Caramelised Onion Tartlets

Caramelised Onion tartlets

These tartlets pack a whole lot of flavour into a delicious little package! Our tangy sour cream shortcrust pastry is a perfect base for the slow-cooked caramelised onion, thyme and creamy soft cheese topping your family and friends will scramble to get their hands on.

Serves: 32
Prep/Cook Time: 1 hour 10 minutes
Skill Level: Easy


  • 1 x 445g pack Careme Sour Cream Shortcrust Pastry, defrosted
  • 2 x large brown onions, cut in half and finely sliced
  • 25g unsalted butter
  • 2 teaspoons brown sugar
  • 1 tablespoon red wine vinegar
  • 1 tablespoon fresh thyme leaves
  • 150g soft cheese (we used ‘Valfrais’ a French herbed fromage frais)
  • 1 egg beaten
  • Sea salt and cracked black pepper
Sour Cream Shortcrust Pastry


  1. Place butter in medium sized saucepan over very low heat, once melted add the onions, place lid on pan and cook on low heat for 30 minutes.
  2. Remove lid and turn heat up to medium, add the sugar and stir until dissolved, add the vinegar and thyme, season with salt and pepper. Continue to cook for a further 10 minutes or until most of the liquid has evaporated.
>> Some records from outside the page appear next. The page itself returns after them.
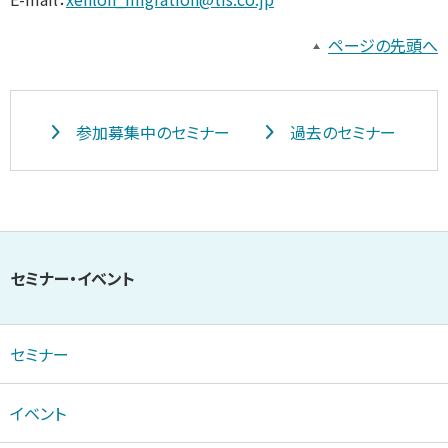
ページの先頭へ
参加募集中のセミナー
過去のセミナー
セミナー・イベント
セミナー
イベント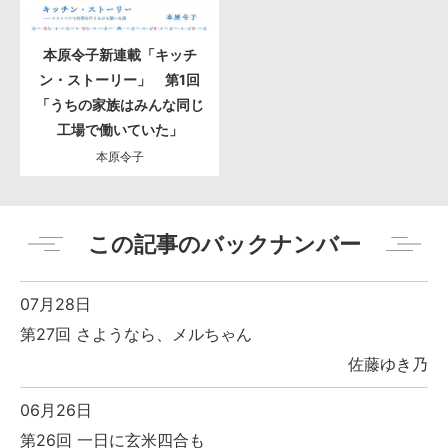
本原令子新連載「キッチ
ン・ストーリー」 第1回
「うちの家族はみんな同じ
工場で働いていた」
本原令子
この記事のバックナンバー
07月28日
第27回 さようなら、メルちゃん
佐藤ゆき乃
06月26日
第26回 一日に玄米四合も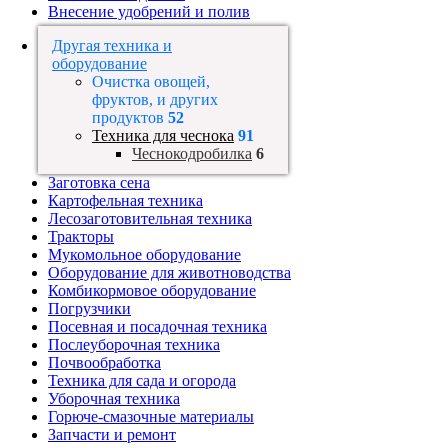
Внесение удобрений и полив
Другая техника и
оборудование
Очистка овощей,
фруктов, и других
продуктов
52
Техника для чеснока
91
Чеснокодробилка
6
Заготовка сена
Картофельная техника
Лесозаготовительная техника
Тракторы
Мукомольное оборудование
Оборудование для животноводства
Комбикормовое оборудование
Погрузчики
Посевная и посадочная техника
Послеуборочная техника
Почвообработка
Техника для сада и огорода
Уборочная техника
Горюче-смазочные материалы
Запчасти и ремонт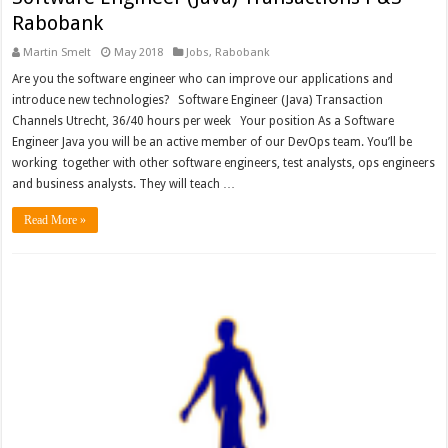
Rabobank
Martin Smelt
May 2018
Jobs
,
Rabobank
Are you the software engineer who can improve our applications and
introduce new technologies? Software Engineer (Java) Transaction
Channels Utrecht, 36/40 hours per week Your position As a Software
Engineer Java you will be an active member of our DevOps team. You’ll be
working together with other software engineers, test analysts, ops engineers
and business analysts. They will teach …
Read More »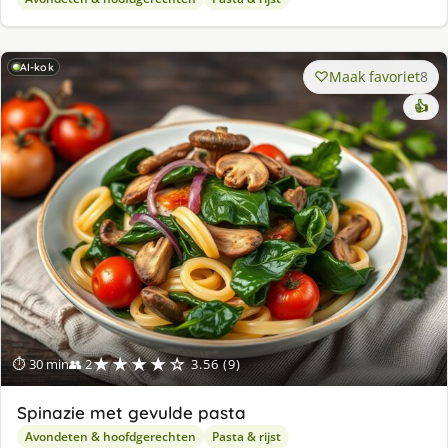
AI-kok
Maak favoriet
8
👍
★★★★☆
⏱ 30 min
👥 2
3.56 (9)
Spinazie met gevulde pasta
Avondeten & hoofdgerechten
Pasta & rijst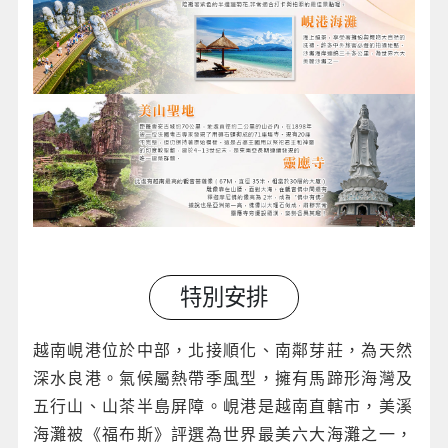
特別安排
越南峴港位於中部，北接順化、南鄰芽莊，為天然
深水良港。氣候屬熱帶季風型，擁有馬蹄形海灣及
五行山、山茶半島屏障。峴港是越南直轄市，美溪
海灘被《福布斯》評選為世界最美六大海灘之一，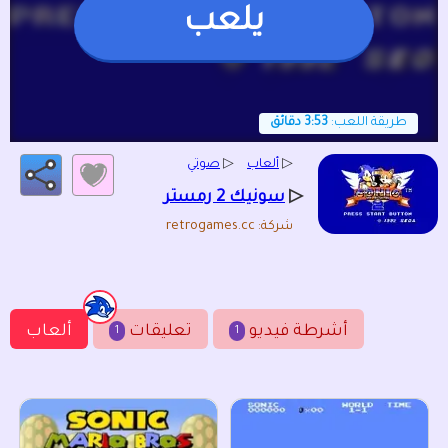
يلعب
طريقة اللعب:
3:53 دقائق
▷
ألعاب
▷
صوتي
▷
سونيك 2 رمستر
شركة: retrogames.cc
أشرطة فيديو
تعليقات
ألعاب
1
1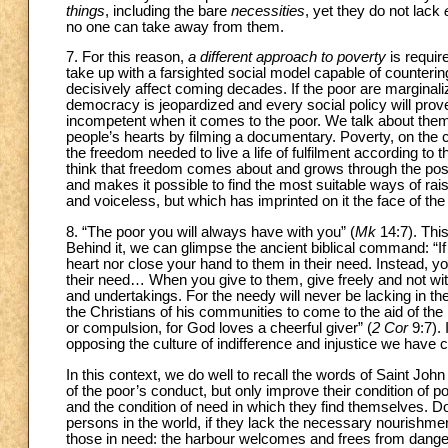
things
, including the bare
necessities
, yet they do not lack
no one can take away from them.
7. For this reason,
a different approach to poverty
is requir
take up with a farsighted social model capable of counteri
decisively affect coming decades. If the poor are marginaliz
democracy is jeopardized and every social policy will prov
incompetent when it comes to the poor. We talk about them 
people’s hearts by filming a documentary. Poverty, on the c
the freedom needed to live a life of fulfilment according to th
think that freedom comes about and grows through the poss
and makes it possible to find the most suitable ways of rai
and voiceless, but which has imprinted on it the face of th
8. “The poor you will always have with you” (
Mk
14:7). This
Behind it, we can glimpse the ancient biblical command: “If
heart nor close your hand to them in their need. Instead, 
their need… When you give to them, give freely and not with il
and undertakings. For the needy will never be lacking in th
the Christians of his communities to come to the aid of th
or compulsion, for God loves a cheerful giver” (
2 Cor
9:7). 
opposing the culture of indifference and injustice we have c
In this context, we do well to recall the words of Saint J
of the poor’s conduct, but only improve their condition of p
and the condition of need in which they find themselves. D
persons in the world, if they lack the necessary nourishment
those in need: the harbour welcomes and frees from danger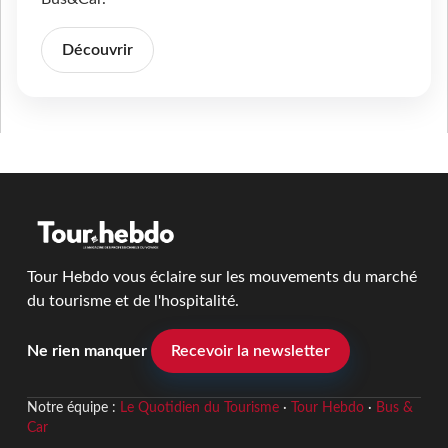
Découvrir
Tour Hebdo vous éclaire sur les mouvements du marché
du tourisme et de l'hospitalité.
Ne rien manquer
Recevoir la newsletter
Notre équipe :
Le Quotidien du Tourisme
·
Tour Hebdo
·
Bus &
Car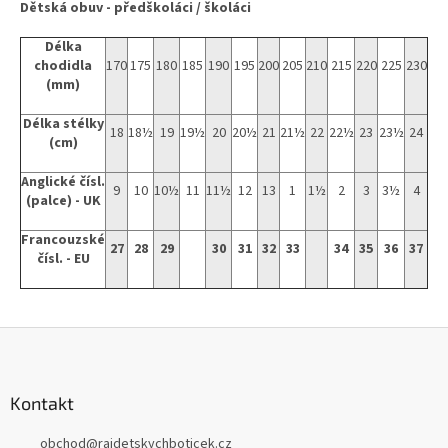
Dětská obuv - předškoláci / školáci
Délka
chodidla
170
175
180
185
190
195
200
205
210
215
220
225
230
(mm)
Délka stélky
18
18½
19
19½
20
20½
21
21½
22
22½
23
23½
24
(cm)
Anglické čísl.
9
10
10½
11
11½
12
13
1
1½
2
3
3½
4
(palce) - UK
Francouzské
27
28
29
30
31
32
33
34
35
36
37
čísl. - EU
Z
á
p
a
Kontakt
t
obchod
@
rajdetskychboticek.cz
í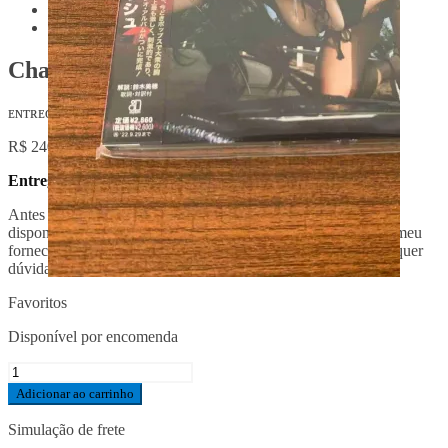
Previous
Next
Charli XCX
ᴇɴᴛʀᴇɢᴀ: 30-40 ᴅɪᴀs úᴛᴇɪs.
R$
240,00
Entrega em até 40 dias úteis.
Antes de comprar, dá uma conferida na aba
F.A.Q
. A
disponibilidade desse produto será confirmada no estoque do meu
fornecedor após o seu pedido (Atualizações por e-mail). Qualquer
dúvida, me chama no
Whatsapp
!
Favoritos
Disponível por encomenda
Charli
XCX
Adicionar ao carrinho
quantidade
Simulação de frete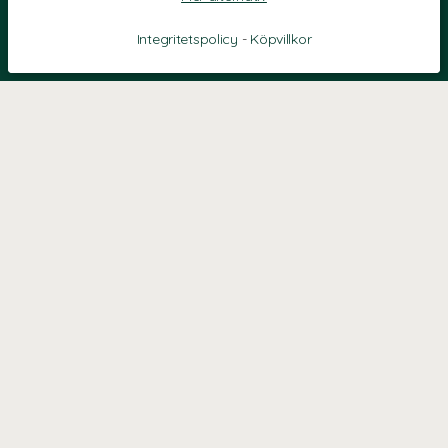
Integritetspolicy
-
Köpvillkor
KONTAKT
Kontaktformulär
TELEFON
0220601040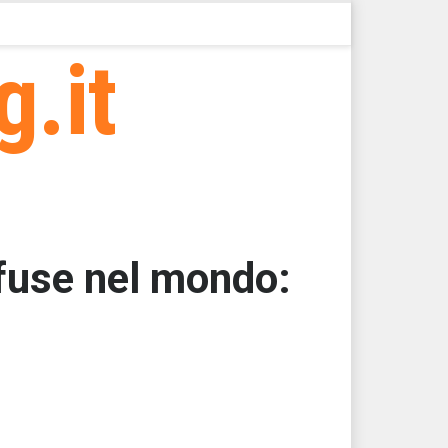
g.it
ffuse nel mondo:
000
000
000
000
000
000 > 47996,13 > 47996,13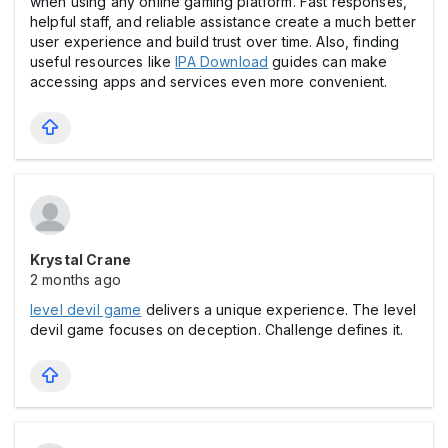
when using any online gaming platform. Fast responses,
helpful staff, and reliable assistance create a much better
user experience and build trust over time. Also, finding
useful resources like
IPA Download
guides can make
accessing apps and services even more convenient.
Krystal Crane
2 months ago
level devil game
delivers a unique experience. The level
devil game focuses on deception. Challenge defines it.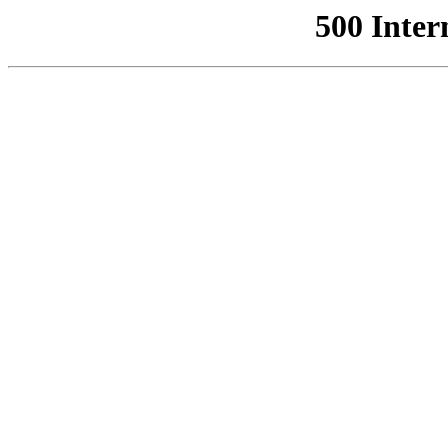
500 Inter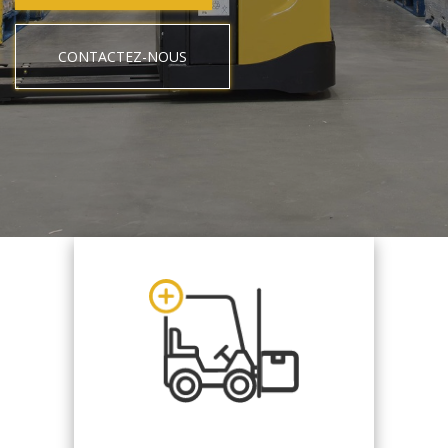
CONTACTEZ-NOUS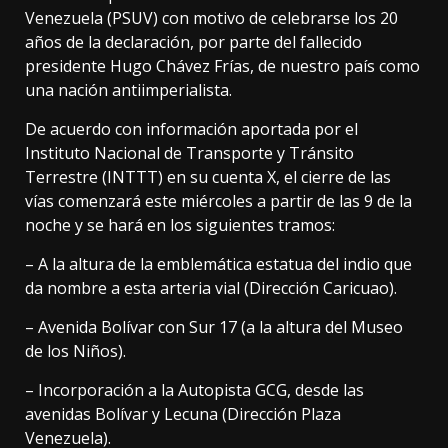
Venezuela (PSUV) con motivo de celebrarse los 20
años de la declaración, por parte del fallecido
presidente Hugo Chávez Frías, de nuestro país como
una nación antiimperialista.
De acuerdo con información aportada por el
Instituto Nacional de Transporte y Tránsito
Terrestre (INTTT) en su cuenta X, el cierre de las
vías comenzará este miércoles a partir de las 9 de la
noche y se hará en los siguientes tramos:
– A la altura de la emblemática estatua del indio que
da nombre a esta arteria vial (Dirección Caricuao).
– Avenida Bolívar con Sur 17 (a la altura del Museo
de los Niños).
– Incorporación a la Autopista GCG, desde las
avenidas Bolívar y Lecuna (Dirección Plaza
Venezuela).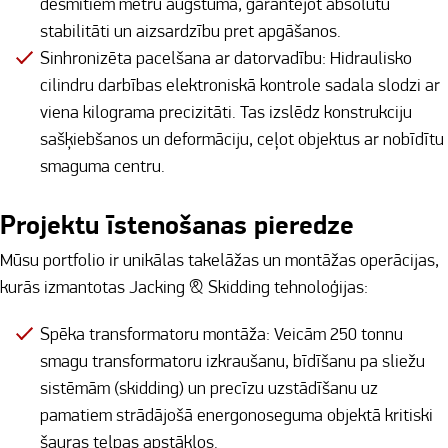
desmitiem metru augstumā, garantējot absolūtu
stabilitāti un aizsardzību pret apgāšanos.
Sinhronizēta pacelšana ar datorvadību: Hidraulisko
cilindru darbības elektroniskā kontrole sadala slodzi ar
viena kilograma precizitāti. Tas izslēdz konstrukciju
sašķiebšanos un deformāciju, ceļot objektus ar nobīdītu
smaguma centru.
Projektu īstenošanas pieredze
Mūsu portfolio ir unikālas takelāžas un montāžas operācijas,
kurās izmantotas Jacking & Skidding tehnoloģijas:
Spēka transformatoru montāža: Veicām 250 tonnu
smagu transformatoru izkraušanu, bīdīšanu pa sliežu
sistēmām (skidding) un precīzu uzstādīšanu uz
pamatiem strādājošā energonoseguma objektā kritiski
šauras telpas apstākļos.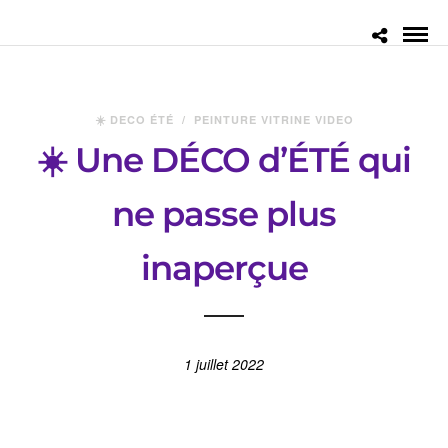
☀️ DECO ÉTÉ
/
PEINTURE VITRINE VIDEO
☀️ Une DÉCO d’ÉTÉ qui
ne passe plus
inaperçue
1 juillet 2022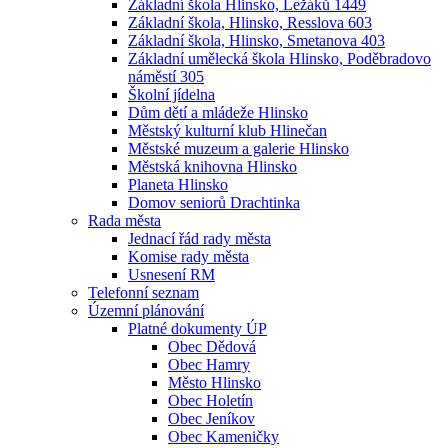
Základní škola Hlinsko, Ležáků 1449
Základní škola, Hlinsko, Resslova 603
Základní škola, Hlinsko, Smetanova 403
Základní umělecká škola Hlinsko, Poděbradovo
náměstí 305
Školní jídelna
Dům dětí a mládeže Hlinsko
Městský kulturní klub Hlinečan
Městské muzeum a galerie Hlinsko
Městská knihovna Hlinsko
Planeta Hlinsko
Domov seniorů Drachtinka
Rada města
Jednací řád rady města
Komise rady města
Usnesení RM
Telefonní seznam
Územní plánování
Platné dokumenty ÚP
Obec Dědová
Obec Hamry
Město Hlinsko
Obec Holetín
Obec Jeníkov
Obec Kameničky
Transfer onion to a plate to allow to cool.
  3. Preheat oven to 180c fan-forced (200c non-fan). Line two baking trays with baking paper.
  4. Dust work surface and pastry with flour. Using a 6cm pastry cutter cut up to 32 tartlets. Place on a baking tray. Using the prongs of a fork prick each tartlet a couple of times. Place in the oven and bake for 13 minutes.
  5. Whilst tartlets are baking combine cheese with beaten egg using a food processor or hand held beaters.
  6. Remove tartlets from oven and top each one with a teaspoon of the soft cheese mixture followed by some caramelised onion. Return to oven for a further 15 minutes or until the edges of the cheese have turned slightly golden. Remove from oven and finish with a sprinkle of sea salt and a grind of black pepper, top with any extra thyme leaves.